Critical thinking skills- perhaps a debating society.
Much of the curriculum is prescriptive, and does not offer enough opportunity for children to develop their critical thinking, IMO.
Also philosophy some info here encouraging children to come up with questions rather than answers. Again, not enough room in the curriculum to fully explore this.
P.s. DS (10) is about to emter yr6.
Yes, lonecat - we are dreading the 'it's not cool phase' and the bullying. Did n't some famous author on the gifted - was it Carol Dwecker? write about girls in particular losing confidence in subjects that they had to 'think' about because able children are so used to finding everything easy that when they have to think - they decide the subject is too difficult and they are not good at it. DS is like this with maths - he is good at it but not as advanced as in literacy, therefore he says 'I'm not good at it'. When he discovered his class position, suddenly everything changed and now he says 'I am good at it, but I do not like it'. Hallelujah!
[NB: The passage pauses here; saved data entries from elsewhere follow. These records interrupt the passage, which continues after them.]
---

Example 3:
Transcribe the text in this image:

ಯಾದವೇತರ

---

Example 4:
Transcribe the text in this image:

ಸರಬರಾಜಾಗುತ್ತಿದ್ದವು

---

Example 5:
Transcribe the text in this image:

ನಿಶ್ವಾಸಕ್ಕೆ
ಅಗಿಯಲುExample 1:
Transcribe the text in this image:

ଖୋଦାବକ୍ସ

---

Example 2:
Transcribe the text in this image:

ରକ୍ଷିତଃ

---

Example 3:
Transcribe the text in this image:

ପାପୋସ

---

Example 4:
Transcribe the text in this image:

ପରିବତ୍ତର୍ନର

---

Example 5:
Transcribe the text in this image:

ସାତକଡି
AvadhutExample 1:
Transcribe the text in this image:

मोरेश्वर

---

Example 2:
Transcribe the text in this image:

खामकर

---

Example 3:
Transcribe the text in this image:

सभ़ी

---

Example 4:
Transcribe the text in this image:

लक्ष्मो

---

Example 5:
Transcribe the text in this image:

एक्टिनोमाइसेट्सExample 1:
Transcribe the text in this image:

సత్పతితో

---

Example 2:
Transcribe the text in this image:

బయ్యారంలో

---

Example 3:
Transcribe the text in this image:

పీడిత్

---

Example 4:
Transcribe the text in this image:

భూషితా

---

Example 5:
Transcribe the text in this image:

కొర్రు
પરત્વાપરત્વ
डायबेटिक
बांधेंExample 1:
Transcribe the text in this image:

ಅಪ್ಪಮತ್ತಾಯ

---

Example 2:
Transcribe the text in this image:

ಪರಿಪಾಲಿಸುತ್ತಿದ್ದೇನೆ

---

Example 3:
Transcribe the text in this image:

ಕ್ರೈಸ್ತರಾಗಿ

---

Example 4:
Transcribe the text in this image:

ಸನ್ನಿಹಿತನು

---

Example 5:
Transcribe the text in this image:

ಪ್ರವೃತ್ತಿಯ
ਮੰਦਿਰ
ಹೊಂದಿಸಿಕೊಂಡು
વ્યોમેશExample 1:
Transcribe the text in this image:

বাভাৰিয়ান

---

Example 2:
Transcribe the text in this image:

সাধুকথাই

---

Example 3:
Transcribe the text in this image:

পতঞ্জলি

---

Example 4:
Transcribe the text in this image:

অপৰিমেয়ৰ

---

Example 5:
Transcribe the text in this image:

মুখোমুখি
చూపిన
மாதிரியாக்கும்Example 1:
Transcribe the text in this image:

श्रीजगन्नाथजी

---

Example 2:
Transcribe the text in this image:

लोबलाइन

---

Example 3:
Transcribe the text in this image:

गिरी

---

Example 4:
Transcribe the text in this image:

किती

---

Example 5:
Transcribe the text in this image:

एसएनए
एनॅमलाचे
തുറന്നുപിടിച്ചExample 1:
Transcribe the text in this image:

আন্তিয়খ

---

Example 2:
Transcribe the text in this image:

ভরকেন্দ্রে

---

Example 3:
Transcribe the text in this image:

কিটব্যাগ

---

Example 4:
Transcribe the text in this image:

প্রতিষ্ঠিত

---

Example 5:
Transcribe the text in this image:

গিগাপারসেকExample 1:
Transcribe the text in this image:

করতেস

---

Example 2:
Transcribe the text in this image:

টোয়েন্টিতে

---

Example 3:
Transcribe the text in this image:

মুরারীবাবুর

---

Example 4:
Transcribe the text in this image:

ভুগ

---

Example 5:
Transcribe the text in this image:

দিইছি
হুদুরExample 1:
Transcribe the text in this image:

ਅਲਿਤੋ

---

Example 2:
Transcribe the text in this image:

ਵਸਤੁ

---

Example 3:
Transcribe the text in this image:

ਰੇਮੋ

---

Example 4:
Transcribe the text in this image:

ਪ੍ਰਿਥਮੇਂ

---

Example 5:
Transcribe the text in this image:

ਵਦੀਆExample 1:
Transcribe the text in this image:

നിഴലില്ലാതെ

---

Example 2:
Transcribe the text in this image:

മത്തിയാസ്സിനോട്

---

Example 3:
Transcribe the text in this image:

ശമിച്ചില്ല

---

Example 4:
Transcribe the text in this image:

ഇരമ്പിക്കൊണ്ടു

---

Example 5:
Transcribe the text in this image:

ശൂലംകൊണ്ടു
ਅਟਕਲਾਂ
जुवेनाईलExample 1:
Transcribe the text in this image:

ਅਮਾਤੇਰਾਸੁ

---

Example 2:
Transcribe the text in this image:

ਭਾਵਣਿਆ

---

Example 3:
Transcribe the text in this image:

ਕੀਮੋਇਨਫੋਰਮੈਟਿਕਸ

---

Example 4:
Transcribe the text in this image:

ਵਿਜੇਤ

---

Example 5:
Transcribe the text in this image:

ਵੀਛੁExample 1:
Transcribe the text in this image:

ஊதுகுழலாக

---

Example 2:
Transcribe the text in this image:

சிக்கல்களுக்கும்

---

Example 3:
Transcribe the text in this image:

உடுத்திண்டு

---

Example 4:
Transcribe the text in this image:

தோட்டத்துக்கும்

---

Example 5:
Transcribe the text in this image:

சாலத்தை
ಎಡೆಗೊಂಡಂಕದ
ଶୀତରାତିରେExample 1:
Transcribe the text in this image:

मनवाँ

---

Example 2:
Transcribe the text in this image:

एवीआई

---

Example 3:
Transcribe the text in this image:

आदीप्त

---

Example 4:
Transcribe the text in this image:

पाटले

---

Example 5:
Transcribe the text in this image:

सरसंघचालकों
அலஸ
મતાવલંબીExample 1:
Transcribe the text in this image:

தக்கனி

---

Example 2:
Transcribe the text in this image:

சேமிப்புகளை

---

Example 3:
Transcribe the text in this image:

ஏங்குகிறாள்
Retropear, you're being terribly obtuse and your anger is quite misplaced.
I have two kids with SN and statements. No way do I begrudge pupils who are G&T a bit of time being mentally stretched and stimulated while other children are basketweaving/polevaulting/gardening or whatever. One of my kids with SN is also G&T, anyhow. The two aren't mutually exclusive. His ASD and ADHD cause him enough problems without him being bored with school, as well.
Tethersend has some fantastic ideas, GetStuffezd. If you can only work with one group, then changing the main activity every half term will help to give them all tasters of different activities. Maybe for half a term, pick a country and focus on researching and discussing the language/culture/history/cuisine. If you choose Spain, then there's enough food to taste to make it interesting for children of that age - flavours like paprika and saffron are subtle but clear and describing them would stretch the language of pupils gifted in English and otherwise. And why is saffron a feature of Spanish dishes and not British ones? Why is it so expensive? Bull fighting is a topic ripe for debate from a moral standpoint and that of pre-conceptions. What else happens in Spain that is far less barbaric but which doesn't come to mind readily?
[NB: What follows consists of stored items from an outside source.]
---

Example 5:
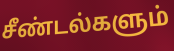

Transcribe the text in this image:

சீண்டல்களும்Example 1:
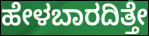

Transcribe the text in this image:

ಹೇಳಬಾರದಿತ್ತೇ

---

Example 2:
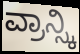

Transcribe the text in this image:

ವ್ರಾನ್ಸ್ಕಿ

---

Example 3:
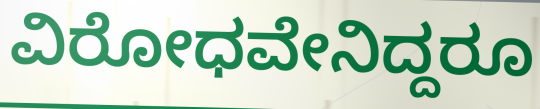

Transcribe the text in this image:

ವಿರೋಧವೇನಿದ್ದರೂ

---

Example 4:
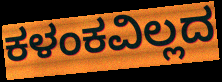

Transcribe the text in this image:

ಕಳಂಕವಿಲ್ಲದ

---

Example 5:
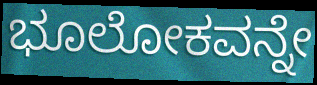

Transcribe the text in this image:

ಭೂಲೋಕವನ್ನೇ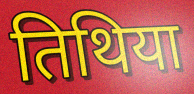
तिथियाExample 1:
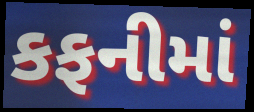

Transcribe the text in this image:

કફનીમાં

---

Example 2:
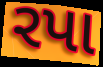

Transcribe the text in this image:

રપા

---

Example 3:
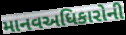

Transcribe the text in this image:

માનવઅધિકારોની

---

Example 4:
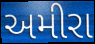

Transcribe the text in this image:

અમીરા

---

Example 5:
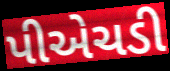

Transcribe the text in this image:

પીએચડી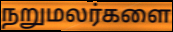
நறுமலர்களை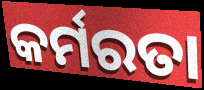
କର୍ମରତା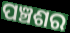
ପଞ୍ଚଶର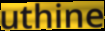
uthineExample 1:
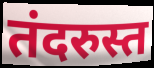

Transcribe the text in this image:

तंदरुस्त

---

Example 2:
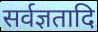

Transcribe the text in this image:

सर्वज्ञतादि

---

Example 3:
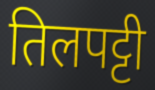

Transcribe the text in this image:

तिलपट्टी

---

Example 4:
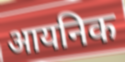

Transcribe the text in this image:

आयनिक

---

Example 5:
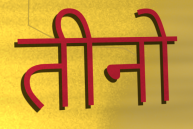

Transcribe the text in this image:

तीनोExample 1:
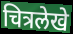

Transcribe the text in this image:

चित्रलेखे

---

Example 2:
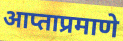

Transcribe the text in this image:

आप्ताप्रमाणे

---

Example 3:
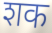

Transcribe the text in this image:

शक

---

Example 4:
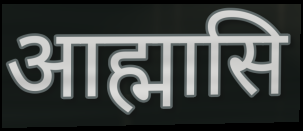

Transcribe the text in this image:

आह्मासि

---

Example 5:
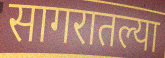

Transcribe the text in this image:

सागरातल्या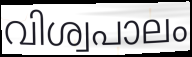
വിശ്വപാലം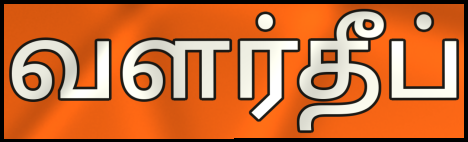
வளர்தீப்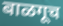
बाळगूचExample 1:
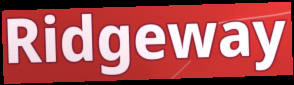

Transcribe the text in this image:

Ridgeway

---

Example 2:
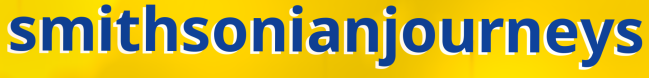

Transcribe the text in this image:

smithsonianjourneys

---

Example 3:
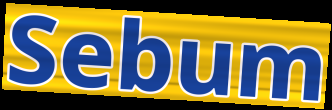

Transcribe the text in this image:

Sebum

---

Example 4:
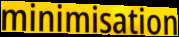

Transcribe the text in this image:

minimisation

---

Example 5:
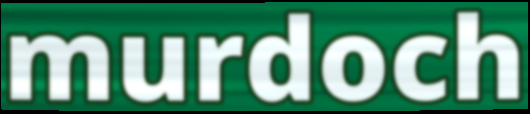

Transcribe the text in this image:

murdochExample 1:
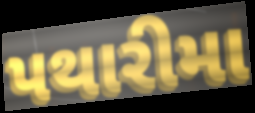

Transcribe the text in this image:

પથારીમા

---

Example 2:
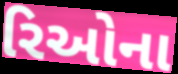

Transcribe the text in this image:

રિઓના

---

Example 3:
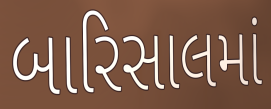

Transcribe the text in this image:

બારિસાલમાં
Other children might be playing games on their Friday afternoons. No reason why the G&T group can't, once in a while. Even though it's cliched, they're a good age for learning chess, but even if they played something that relied more on chance, such as yahtzee, or pass the pigs, they could work out things to do to maximise their chances of winning (eg knowing when to take a risk or cut their losses. Even Cluedo takes some thought for children that age as they have to learn to make systematic deductions.
Potentialplus have a new leaflet out about HLP children in schools, btw. It's a bit soundbitey, but useful, all the same.
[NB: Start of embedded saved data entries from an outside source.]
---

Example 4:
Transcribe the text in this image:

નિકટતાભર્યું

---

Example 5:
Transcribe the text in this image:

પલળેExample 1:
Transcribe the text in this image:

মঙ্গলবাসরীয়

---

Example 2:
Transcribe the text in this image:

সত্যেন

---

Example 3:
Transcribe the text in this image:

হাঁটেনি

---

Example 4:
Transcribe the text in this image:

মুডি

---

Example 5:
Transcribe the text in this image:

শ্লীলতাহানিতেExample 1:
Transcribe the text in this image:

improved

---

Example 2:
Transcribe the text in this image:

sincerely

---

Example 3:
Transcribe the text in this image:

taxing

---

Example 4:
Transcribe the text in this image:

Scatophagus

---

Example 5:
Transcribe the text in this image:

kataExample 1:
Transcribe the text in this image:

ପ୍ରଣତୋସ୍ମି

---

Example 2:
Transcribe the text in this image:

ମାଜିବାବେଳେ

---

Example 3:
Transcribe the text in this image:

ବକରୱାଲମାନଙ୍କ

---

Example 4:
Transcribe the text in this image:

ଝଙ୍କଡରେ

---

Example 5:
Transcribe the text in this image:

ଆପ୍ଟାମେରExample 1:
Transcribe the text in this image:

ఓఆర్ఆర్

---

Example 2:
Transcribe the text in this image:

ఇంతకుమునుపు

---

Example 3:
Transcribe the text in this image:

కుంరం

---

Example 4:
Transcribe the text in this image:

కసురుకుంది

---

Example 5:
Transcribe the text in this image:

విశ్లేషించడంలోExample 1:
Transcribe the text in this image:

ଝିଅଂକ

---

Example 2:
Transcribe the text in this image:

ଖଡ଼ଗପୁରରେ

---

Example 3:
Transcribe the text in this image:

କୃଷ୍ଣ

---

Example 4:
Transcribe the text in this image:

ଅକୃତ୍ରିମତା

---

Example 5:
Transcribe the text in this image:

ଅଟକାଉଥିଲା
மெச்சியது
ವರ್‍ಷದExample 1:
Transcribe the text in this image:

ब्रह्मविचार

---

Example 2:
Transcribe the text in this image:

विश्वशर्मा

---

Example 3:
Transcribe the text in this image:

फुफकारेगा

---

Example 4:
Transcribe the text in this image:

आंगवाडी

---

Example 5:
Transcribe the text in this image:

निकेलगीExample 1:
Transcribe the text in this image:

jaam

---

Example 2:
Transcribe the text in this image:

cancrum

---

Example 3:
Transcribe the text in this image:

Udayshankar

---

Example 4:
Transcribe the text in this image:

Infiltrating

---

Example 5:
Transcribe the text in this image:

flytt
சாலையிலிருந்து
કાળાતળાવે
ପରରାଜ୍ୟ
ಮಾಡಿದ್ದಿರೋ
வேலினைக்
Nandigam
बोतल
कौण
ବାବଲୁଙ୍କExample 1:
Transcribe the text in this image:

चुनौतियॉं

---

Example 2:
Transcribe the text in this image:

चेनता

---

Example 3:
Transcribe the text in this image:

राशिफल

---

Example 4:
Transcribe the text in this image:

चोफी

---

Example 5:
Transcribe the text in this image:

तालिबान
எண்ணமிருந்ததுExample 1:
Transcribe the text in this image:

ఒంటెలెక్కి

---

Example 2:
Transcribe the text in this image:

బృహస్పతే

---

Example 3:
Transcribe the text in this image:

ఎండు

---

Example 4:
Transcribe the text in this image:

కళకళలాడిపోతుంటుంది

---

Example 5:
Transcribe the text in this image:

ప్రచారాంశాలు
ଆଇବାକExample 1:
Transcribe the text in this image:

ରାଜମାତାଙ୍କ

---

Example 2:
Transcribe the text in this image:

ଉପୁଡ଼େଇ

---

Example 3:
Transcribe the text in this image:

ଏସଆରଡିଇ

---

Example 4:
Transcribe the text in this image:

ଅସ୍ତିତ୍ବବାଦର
I've always thought that 'gifted and talented' meant the child who was way beyond his or her peers. Thinking the Ruth Lawrences of this world.
Now it seems to mean a child who is a bit cleverer on some aspect (but not necessarily all) of the curriculum. And to tick the Ofsted box, you have to be seen to be meeting that need.
A good teacher should be able to meet the needs of all of the pupils, on both ends of the normal ability range.
Teachers out there, be honest, how many 'gifted and talented' pupils have you truly met?
It it's lots then by definition they are not 'gifted and talented', they're just clever.
Why don't you get the group together at the first session, have an icebreaker of some kind, and ask them what they are interested in doing? Get them to research their ideas.
We did many interesting activities with a Saturday club with the old version of potential plus, but the parents running it dominated the choice of activities to suit their own children's interests, and ignored my DC's suggestions- but doing different things was still fun.